Even if those burdens could be overcome, there’d still be the problems of making good on international U.S. pledges by investing in clean energy, new housing starts, and other forms of infrastructure and social programs. The experience of COVID-19 shows that this may be extraordinarily difficult. Many U.S. states and localities won’t even mandate vaccines—a simple solution for a well-defined problem. It’s hard to see how the much heavier lift of uprooting neighborhoods, curbing energy budgets, and sharing other costs will be borne by politicians responsive to an electorate more interested in the short term and immediate costs than in complex, long-term solutions.

The pandemic showed that no amount of getting mugged—or infected—by reality could make U.S. politics work better. Science didn’t win out, and political conflict—between parties and levels of government—hindered efforts to fight the problem, with implications that reached far beyond U.S. borders. Compared with the uncertainties and generational time scales for climate policies, the pandemic was easy mode—one that even came with the kind of technological quick fix (in the form of a vaccine) that’s unlikely to fix the climate.

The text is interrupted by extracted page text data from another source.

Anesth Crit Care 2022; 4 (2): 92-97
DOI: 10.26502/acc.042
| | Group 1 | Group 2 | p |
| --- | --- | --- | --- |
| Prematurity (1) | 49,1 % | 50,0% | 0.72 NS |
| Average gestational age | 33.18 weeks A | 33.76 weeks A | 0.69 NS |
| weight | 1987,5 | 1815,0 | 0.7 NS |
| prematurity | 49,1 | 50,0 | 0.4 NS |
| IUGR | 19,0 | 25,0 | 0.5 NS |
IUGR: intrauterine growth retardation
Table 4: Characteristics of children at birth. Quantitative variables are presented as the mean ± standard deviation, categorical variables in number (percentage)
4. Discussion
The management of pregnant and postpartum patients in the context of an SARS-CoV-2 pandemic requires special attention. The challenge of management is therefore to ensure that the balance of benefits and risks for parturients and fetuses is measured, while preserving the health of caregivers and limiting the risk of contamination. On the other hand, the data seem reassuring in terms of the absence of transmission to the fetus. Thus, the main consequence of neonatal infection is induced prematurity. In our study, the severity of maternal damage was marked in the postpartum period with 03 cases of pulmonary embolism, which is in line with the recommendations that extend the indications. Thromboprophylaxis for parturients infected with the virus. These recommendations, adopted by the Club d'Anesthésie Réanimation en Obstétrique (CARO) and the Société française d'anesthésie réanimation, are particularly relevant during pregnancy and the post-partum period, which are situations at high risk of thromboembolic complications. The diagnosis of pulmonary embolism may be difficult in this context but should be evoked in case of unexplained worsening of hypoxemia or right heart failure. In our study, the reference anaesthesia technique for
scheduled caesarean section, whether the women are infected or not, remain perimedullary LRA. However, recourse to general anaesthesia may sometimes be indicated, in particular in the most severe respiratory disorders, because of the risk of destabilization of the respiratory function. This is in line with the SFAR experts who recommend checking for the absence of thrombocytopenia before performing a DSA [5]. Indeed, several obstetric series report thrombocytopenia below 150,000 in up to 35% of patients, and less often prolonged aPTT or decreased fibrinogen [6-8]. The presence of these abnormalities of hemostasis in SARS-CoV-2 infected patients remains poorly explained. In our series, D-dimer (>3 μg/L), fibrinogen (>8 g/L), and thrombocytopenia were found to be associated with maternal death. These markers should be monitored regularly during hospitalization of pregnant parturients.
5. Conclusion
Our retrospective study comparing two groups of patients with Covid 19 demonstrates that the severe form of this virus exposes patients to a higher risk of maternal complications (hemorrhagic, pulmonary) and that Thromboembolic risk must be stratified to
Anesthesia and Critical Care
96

With little appetite among some key U.S. legislators for even the first steps needed to address environmental issues, what seems likelier is a form of muddling through climate mitigation: occasionally addressing some long-term problems but mostly reacting to the mounting short-term costs of climate inaction. Even the shock of an apocalypse isn’t the one weird trick needed to force action on catastrophic issues.

Paul Musgrave is an assistant professor of political science at the University of Massachusetts Amherst.